'Attempts On Her Life' explores the mix of bigoted fascism and corporate greed, set in a disturbing montage of advertisements, office meetings and news rooms. It attempts to tell the story of the illusive 'Annie', a never-present character constantly changing identity between woman, mother, terrorist or even, car. The juxtaposition of the corporate setting of the characters and the story of 'Annie' they tell, complete with disturbing details, shocks the audience but also echoes the clinicalising of human suffering by media and governments.
Photo Credit: Anoushka Chakrapani
First performed in 1997, 'Attempts On Her Life' felt a strong choice of play to revive within a modern landscape of social media, both giving us live news coverage as content and making us all perform a constructed version of the self. Constant repetition of "she is..." this "no, she is..." that, echoed a media landscape which speaks for and about women rather than giving them agency. Marginalised experiences are clearly debated by those with power and little experience of that marginalisation. Radical gestures and even suicide attempts made by the various identities of 'Annie' were turned into spectacle for consumption and consumerism. These touches created parallels to contemporary media, and were as damning as they were insightful.

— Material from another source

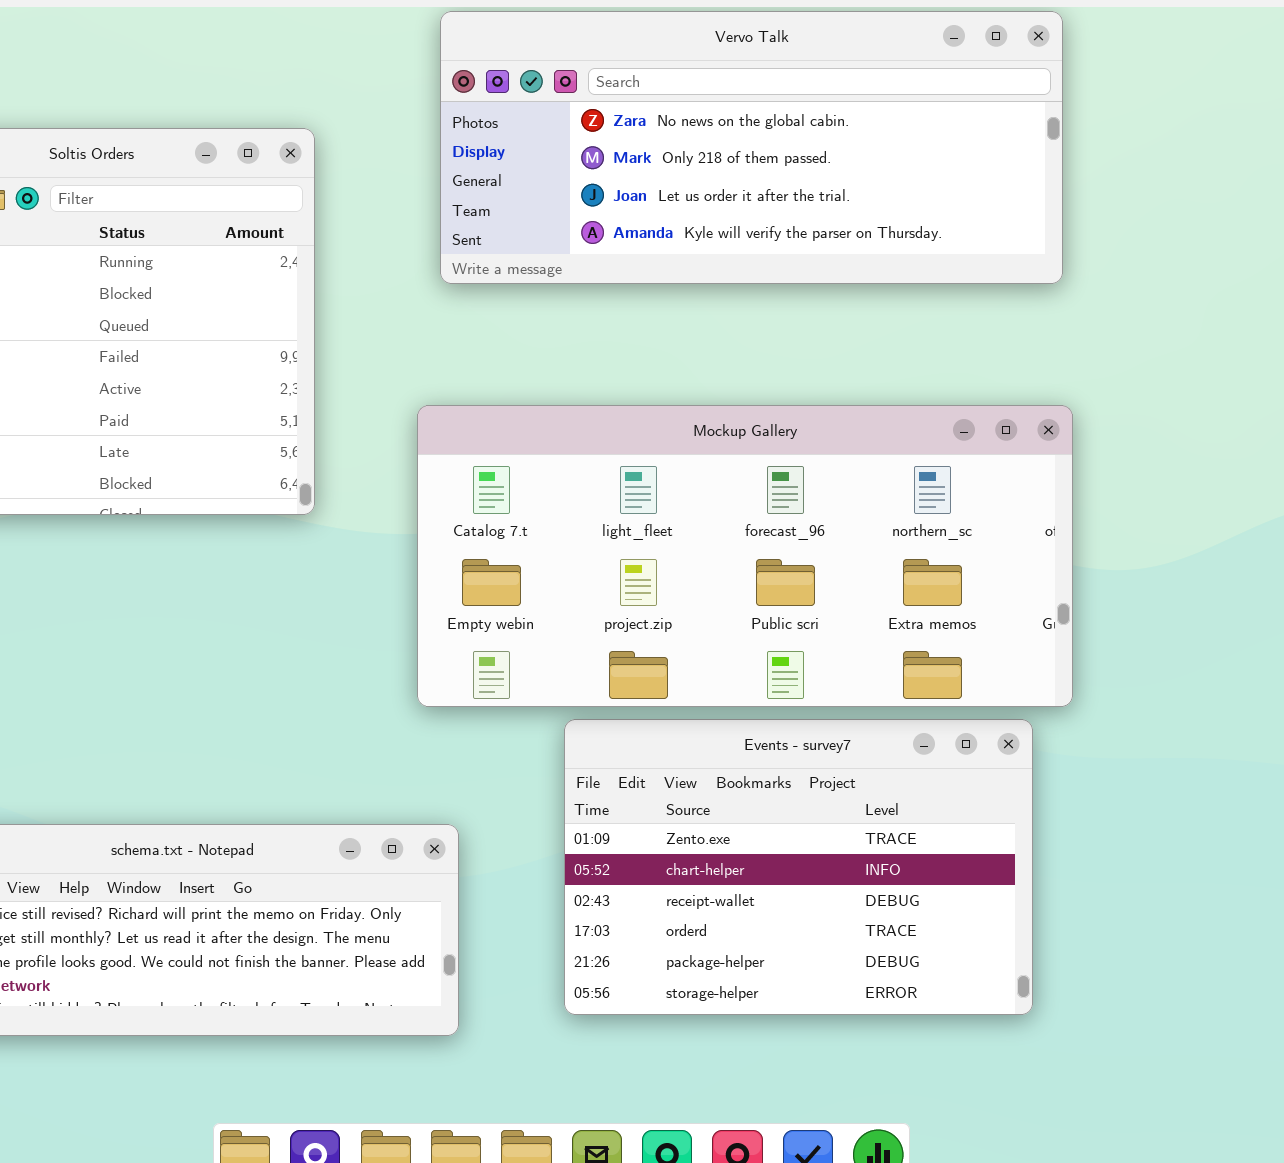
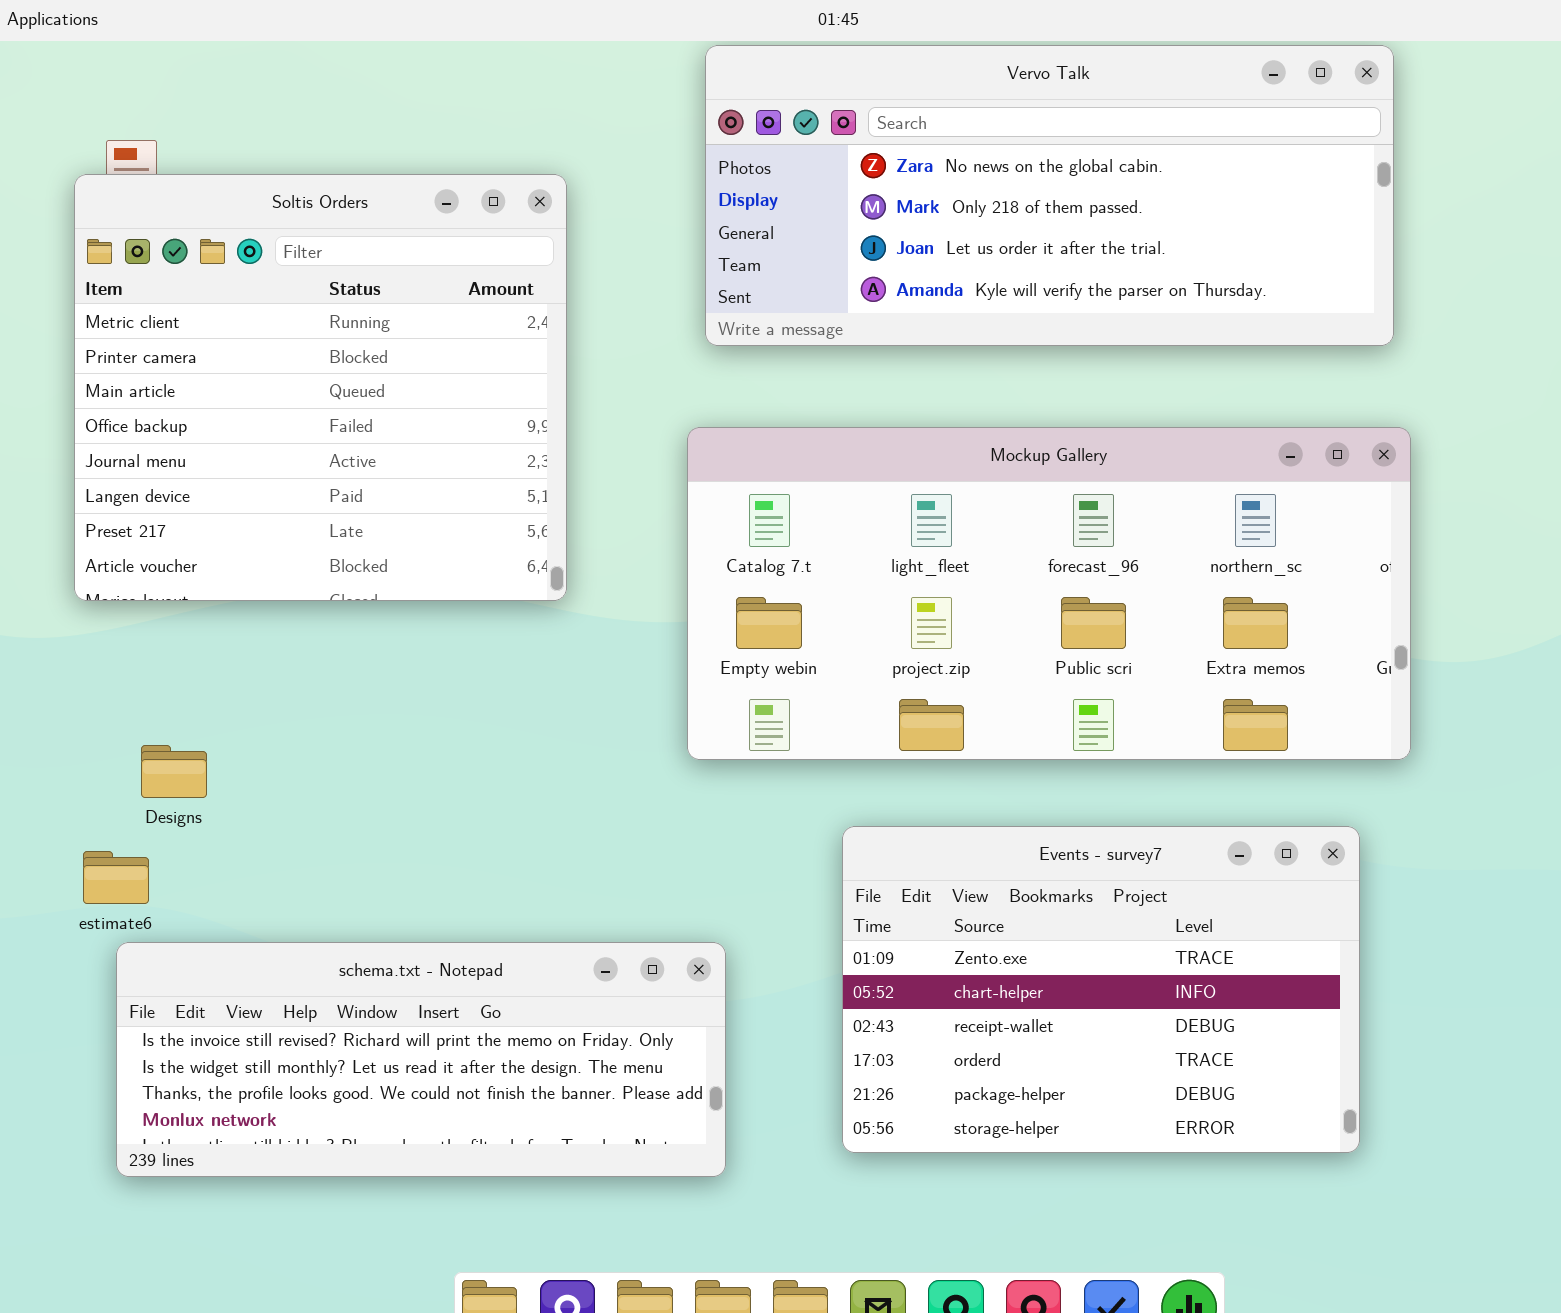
Mockup Gallery: [417,405,1073,707] -> [687,427,1411,760], moved

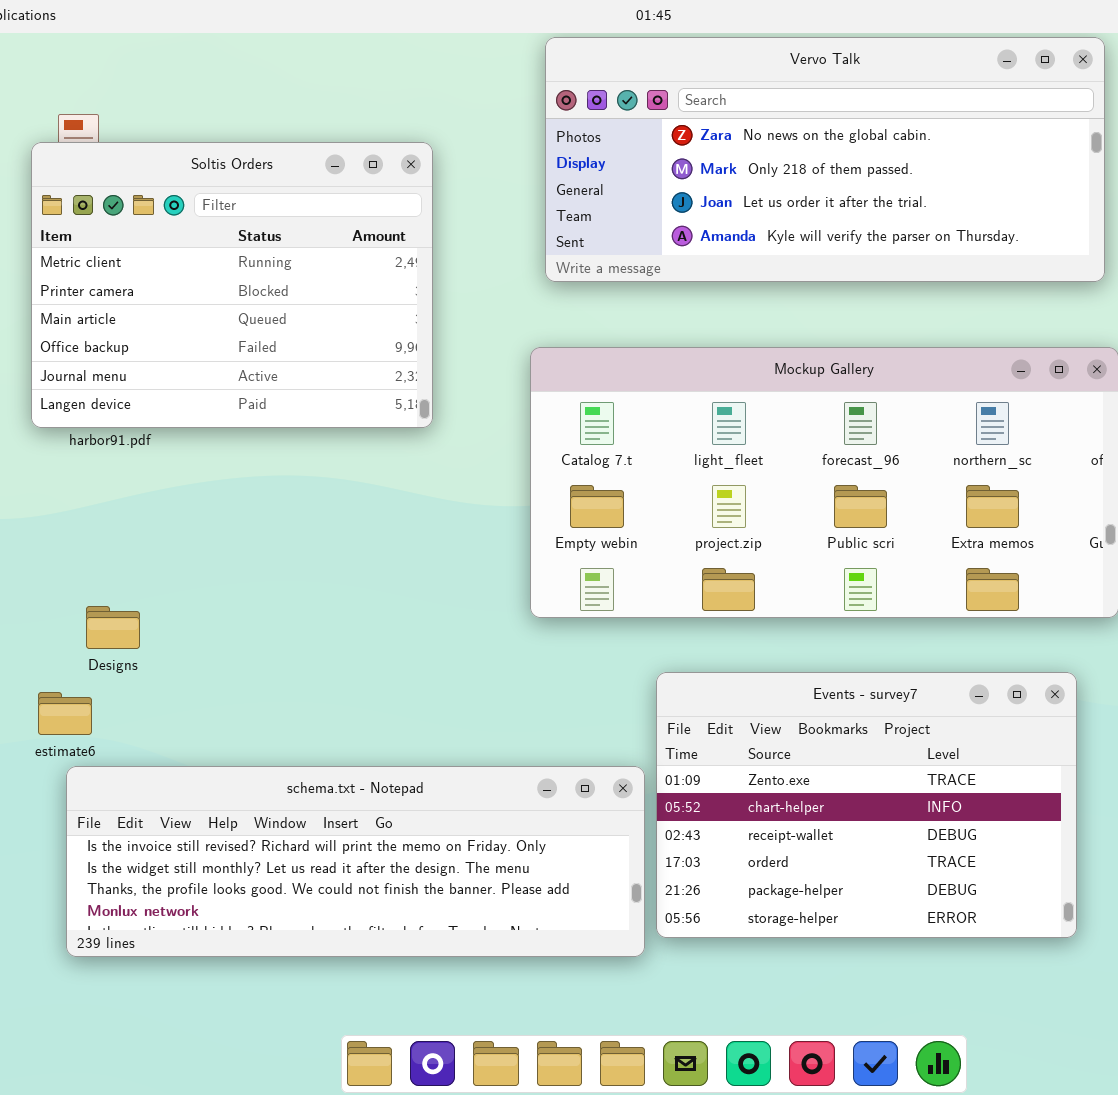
Soltis Orders: [74,174,567,601] -> [31,142,433,428], resized
schema.txt - Notepad: [116,942,726,1177] -> [66,766,645,957], resized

The corporate staging, particularly the depersonalising lanyards and ubiquitous water cooler, were a great touch. The digital effects could have been a little more professional, with design more reminiscent of a primary school rather than a theatre production. However, the blue light and flashing images added perfectly to the disorientating atmosphere. The set could have been used to greater effect in suggesting clues to developments in the plot or adding slightly more to the drama, as occasionally the play dragged on too long without further information being fed to the audience.
What impressed me most in 'Attempts On Her Life' was the fantastic cast, who should be praised for playing with humour, office bullishness and emotional devastation in a way that was both three dimensional and disturbing. Anna Brown's portrait of nonchalant detached businesswoman was chilling, Shin Hui Lee's corporate smile was as engaging as it was creepy, and Ted Webster's chameleon switching between characters down to the minor hand gestures and voice changes was impressive, to name just a few of the copious stand outs in this play.
'Attempts On Her Life' felt like a collection of puzzle pieces, not so much fitted as scattered together, making up a disjointed portrait of the modern construction of the self through advertisement, consumerism and ideology. I think anyone who feels the absurdism of the current media landscape or enjoys a good anti-capitalist meme could take something from this play.